--- Selected excerpt ---
• • • • •
The Charge did not include race [or gender] in its list of factors that
SERB members should consider in making separation decisions. The
Charge merely cautioned members of the SERB to be aware that some
minority officers may have experienced different career opportunities
or may have been affected, in some way, by discrimination. In a
process which the Charge itself describes as subjective, the language
at issue merely asked members of the SERB to keep in mind, as one of a
host of subjective considerations, the possibility that some minority
officers might have undergone different experiences.” Baker, 34
Fed.Cl. at 656.
Lawsuits are settled for a myriad of reasons. The settlement of a case
should not be viewed as an admission of guilt or liability, but instead
viewed as a reflection of the parties’ assessment of the relative risks of
litigation balanced against the potential costs of pursuing litigation.
Public policy strongly favors the nonjudicial settlement of disputes, for
settlement reduces costs for all parties, conserves judicial and private
resources and promotes good will. In furtherance of this public policy,
Federal Rule of Evidence 408 provides that evidence of a settlement is not
admissible “to prove liability for or invalidity of the claim or its
amount.” To do otherwise would impede, rather than encourage, efforts to
seek out-of-court settlements.
• • • • •
--- Data to examine ---
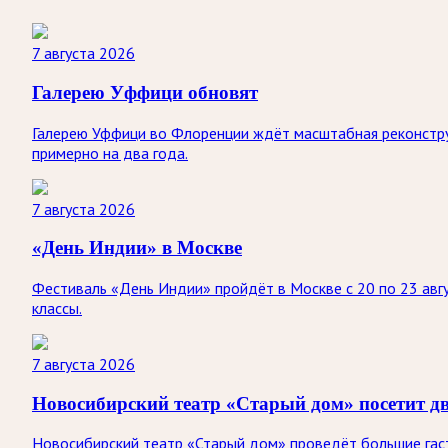
7 августа 2026
Галерею Уффици обновят
Галерею Уффици во Флоренции ждёт масштабная реконстру
примерно на два года.
7 августа 2026
«День Индии» в Москве
Фестиваль «День Индии» пройдёт в Москве с 20 по 23 авгу
классы.
7 августа 2026
Новосибирский театр «Старый дом» посетит д
Новосибирский театр «Старый дом» проведёт большие гастр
• • • • •
According to the legal excerpt, why does Federal Rule of Evidence 408 bar evidence of a settlement from being used to prove liability? Answer in one to three sentences.

--- Answer to this problem ---
Public policy strongly favors settling disputes out of court, because settlement reduces costs for all parties, conserves judicial and private resources, and promotes good will. Rule 408 furthers that policy, since admitting settlement evidence to prove liability would impede rather than encourage efforts to settle out of court.